Landsberger Tagblatt

Ganz oben ist kurz vor dem Fall

Der lang erwartete dritte Teil: Hilary Mantel schließt mit „Spiegel und Licht“ihre furiose Trilogie über Thomas Cromwell ab – und betreibt damit endgültig seine Rehabilita­tion

- VON STEFANIE WIRSCHING

Es stand nicht gut um den Ruf von Thomas Cromwell zu seinen Lebzeiten. Beim Volk galt er wahlweise als berechnend­er Schwindler, Gottesläst­erer oder gar als Ghul, der Kinder stiehlt und Herzen isst. 1540 starb der einstige Lordsiegel­bewahrer auf dem Schafott. Die Gunst seines Königs hatte er nicht zuletzt auch deswegen verloren, weil er es nicht mehr verstand, Heinrich VIII. glücklich zu machen. Anna von Kleve, von ihm als vierte Ehefrau an den Hof geholt, war für den Herrscher eine einzige Enttäuschu­ng.

▸ AUFGABENSTELLUNG 1
Fasse den Absatz aus dem Textauszug, der mit „Es stand nicht gut um den Ruf“ beginnt, als kurze Stichpunktliste zusammen, ohne dabei seine wichtigsten Fakten zu verlieren.
▸ AUFGABENSTELLUNG 2
Welche Personen nennt der Textauszug mit Namen? Zähle alle auf.
▸ AUFGABENSTELLUNG 3
In welchem Jahr starb Thomas Cromwell laut dem Textauszug?

▸ ROHDATEN
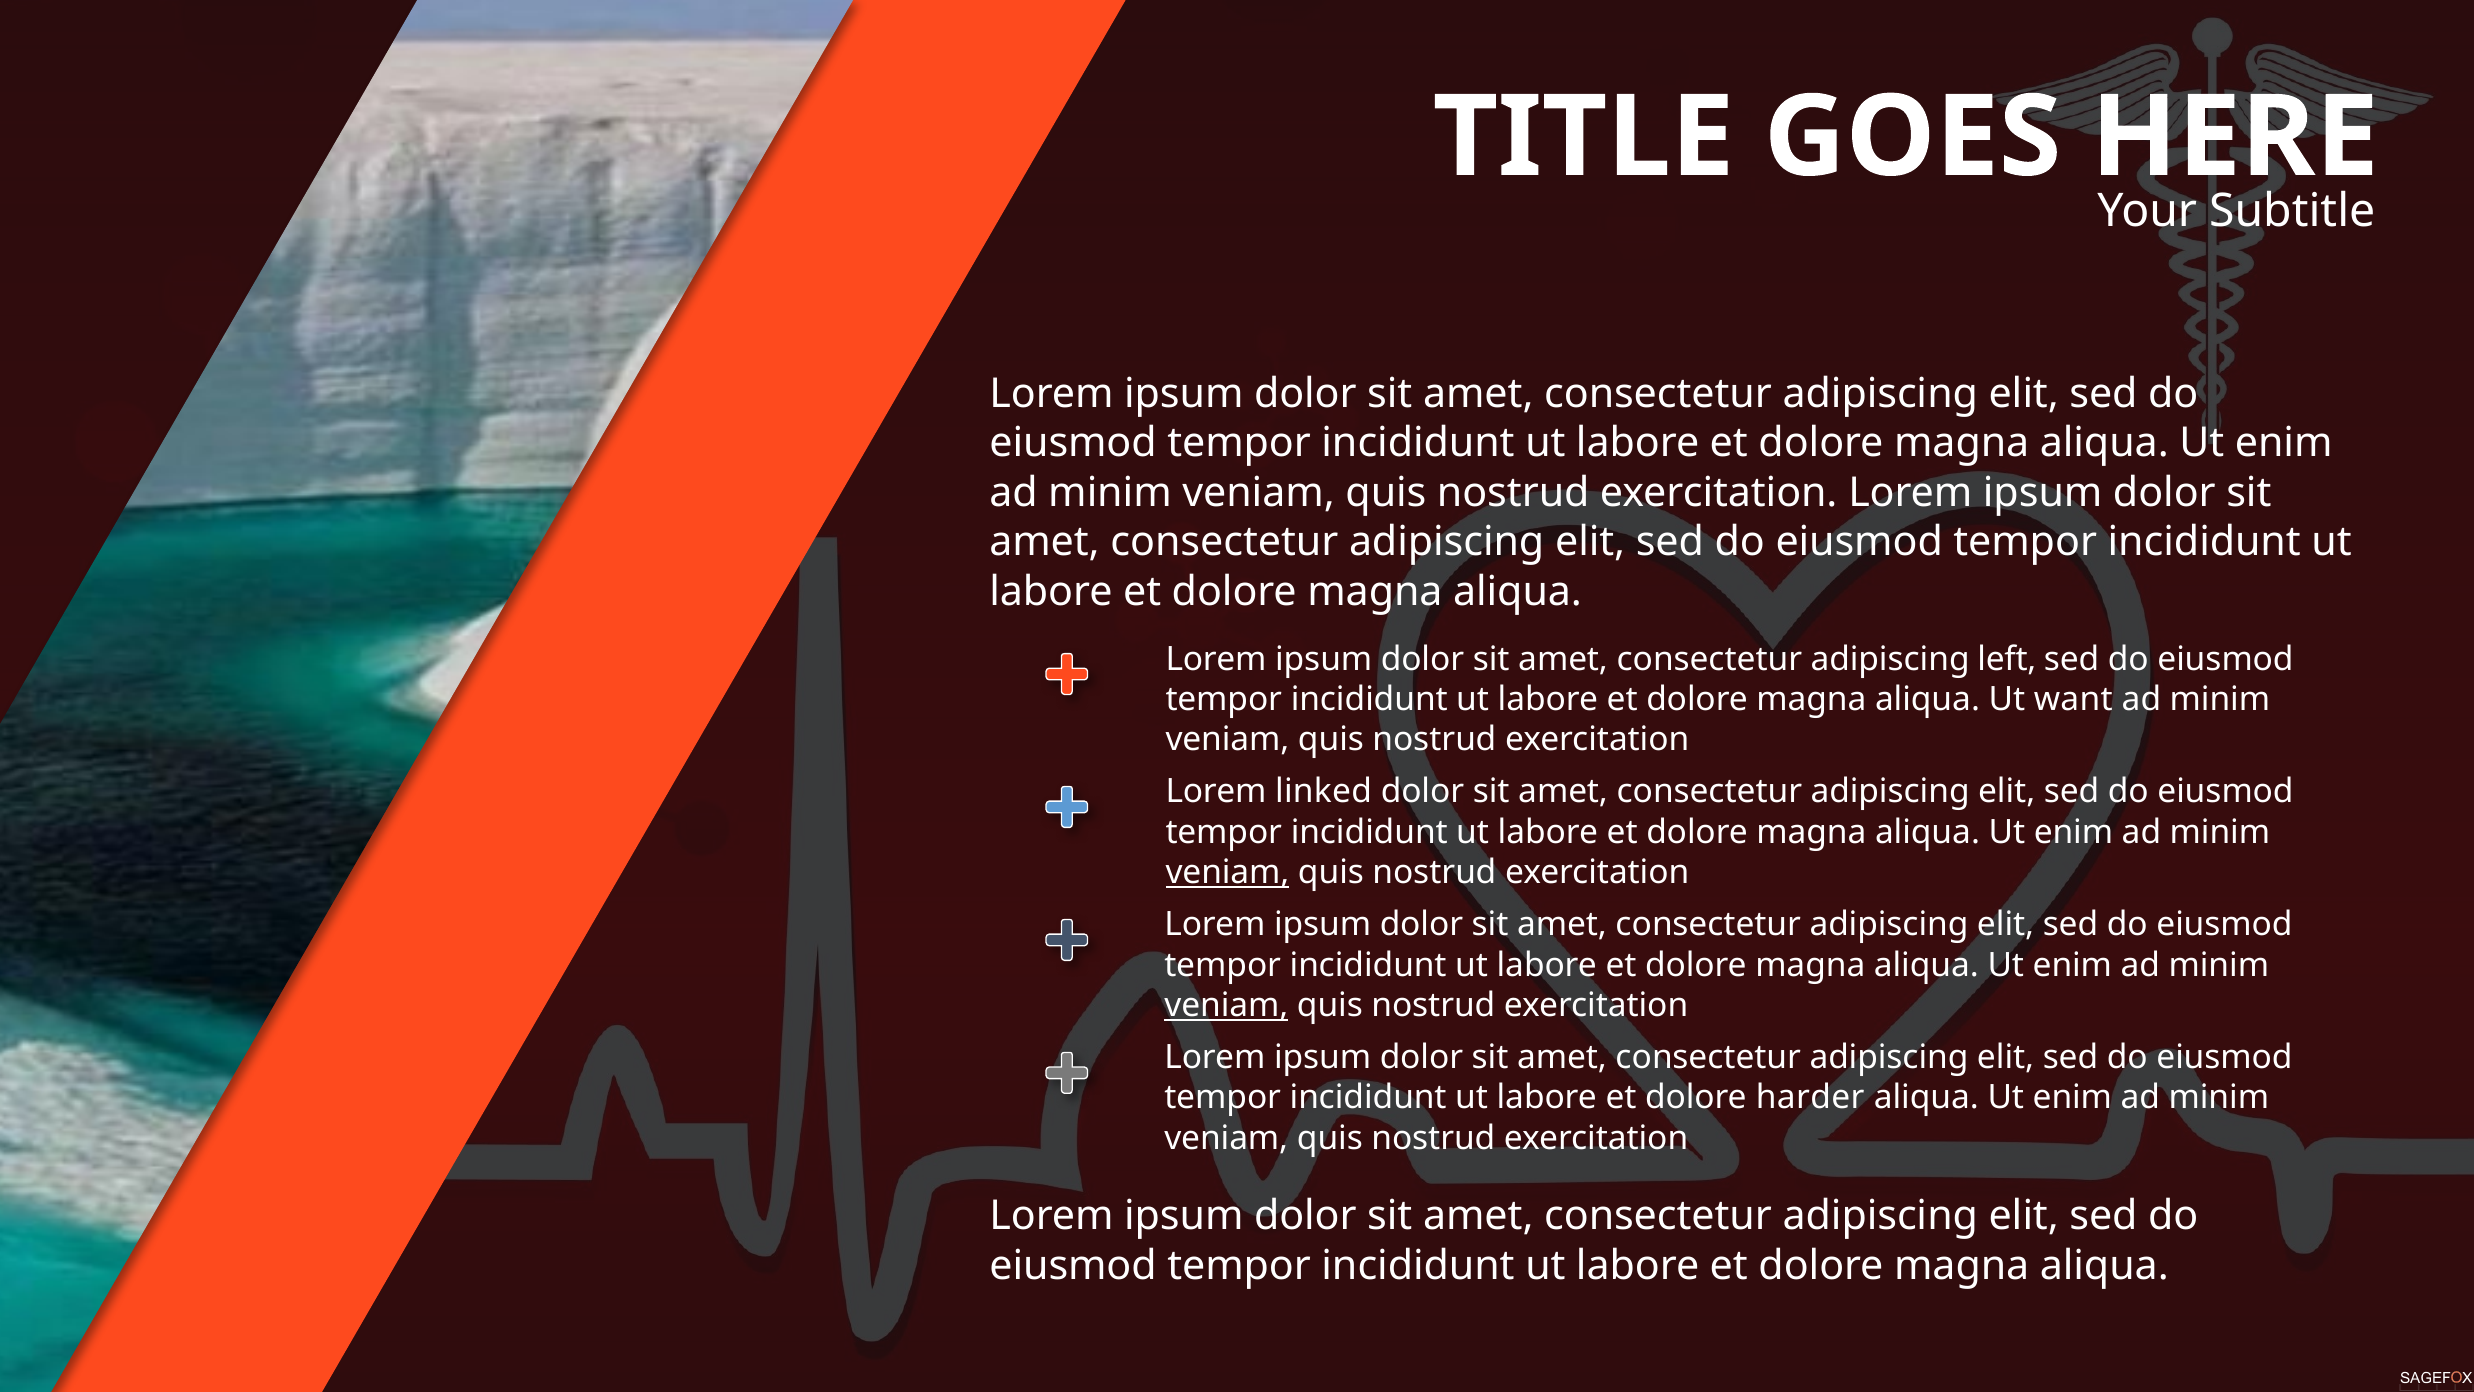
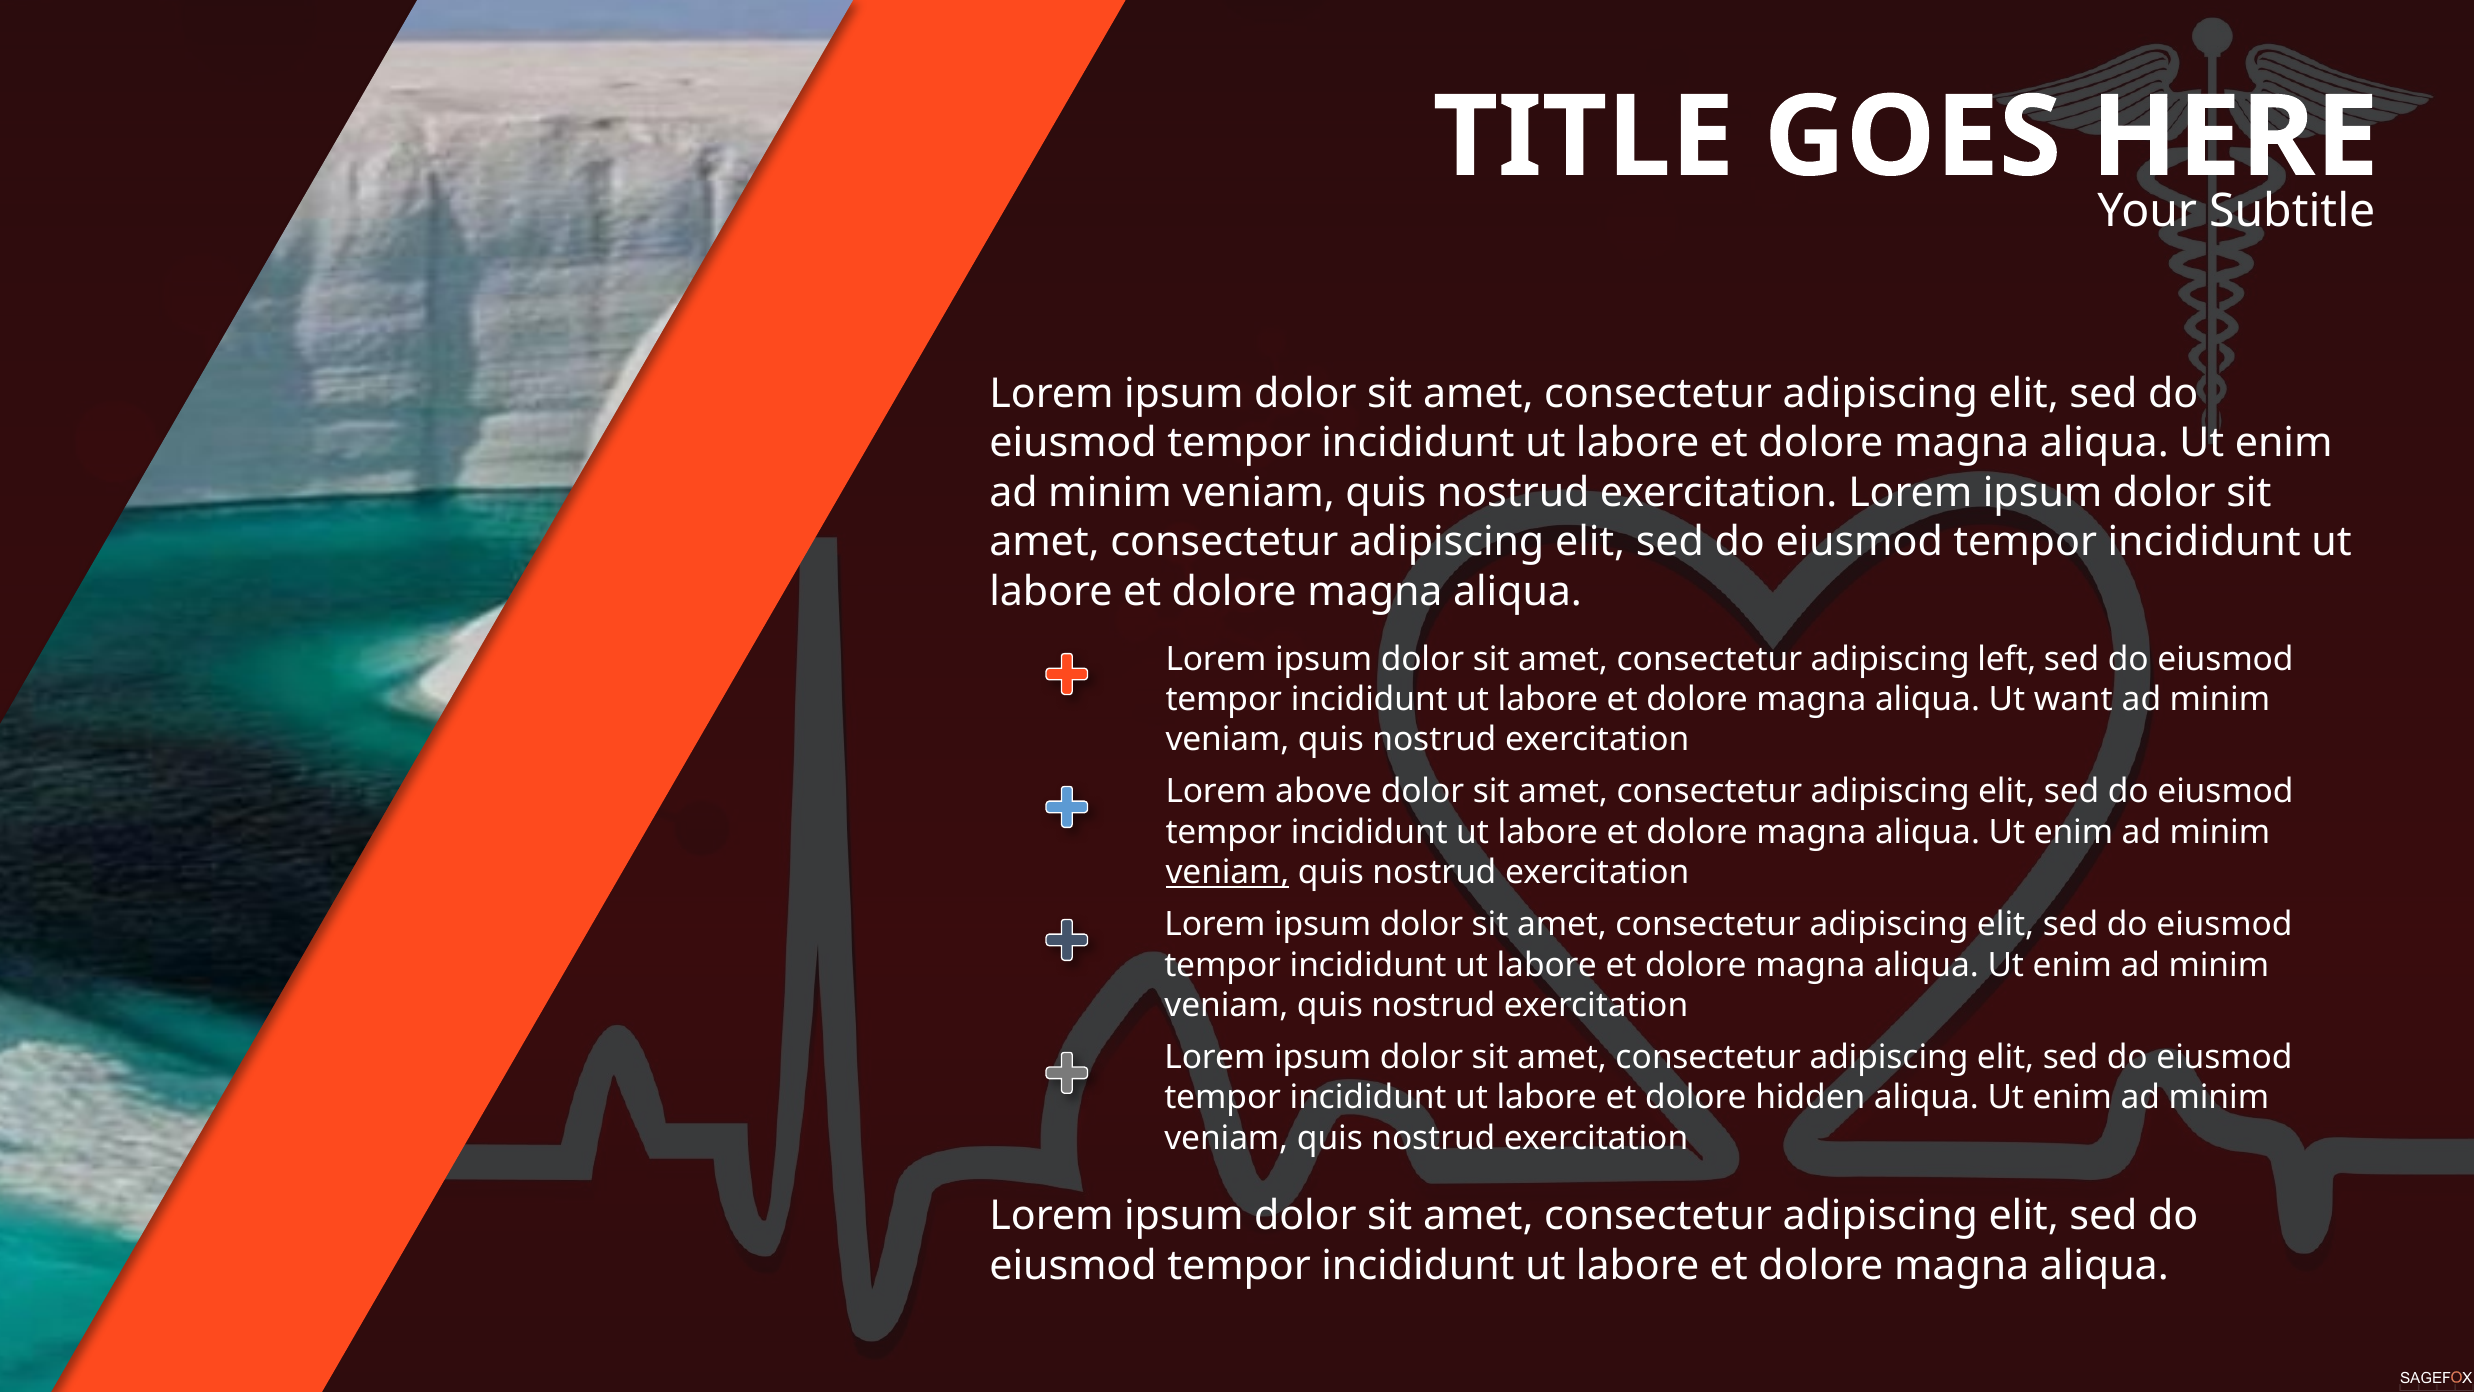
linked: linked -> above
veniam at (1226, 1005) underline: present -> none
harder: harder -> hidden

▸ LÖSUNG 1
- Thomas Cromwell hatte zu Lebzeiten einen schlechten Ruf.
- Im Volk galt er als berechnender Schwindler, Gotteslästerer oder sogar als Ghul, der Kinder stiehlt und Herzen isst.
- Der frühere Lordsiegelbewahrer starb 1540 auf dem Schafott.
- Die Gunst Heinrichs VIII. verlor er auch, weil er den König nicht mehr glücklich machen konnte.
- Anna von Kleve, die er als vierte Ehefrau an den Hof geholt hatte, war für den Herrscher eine einzige Enttäuschung.

▸ LÖSUNG 2
- Hilary Mantel
- Thomas Cromwell
- Stefanie Wirsching
- Heinrich VIII.
- Anna von Kleve

▸ LÖSUNG 3
1540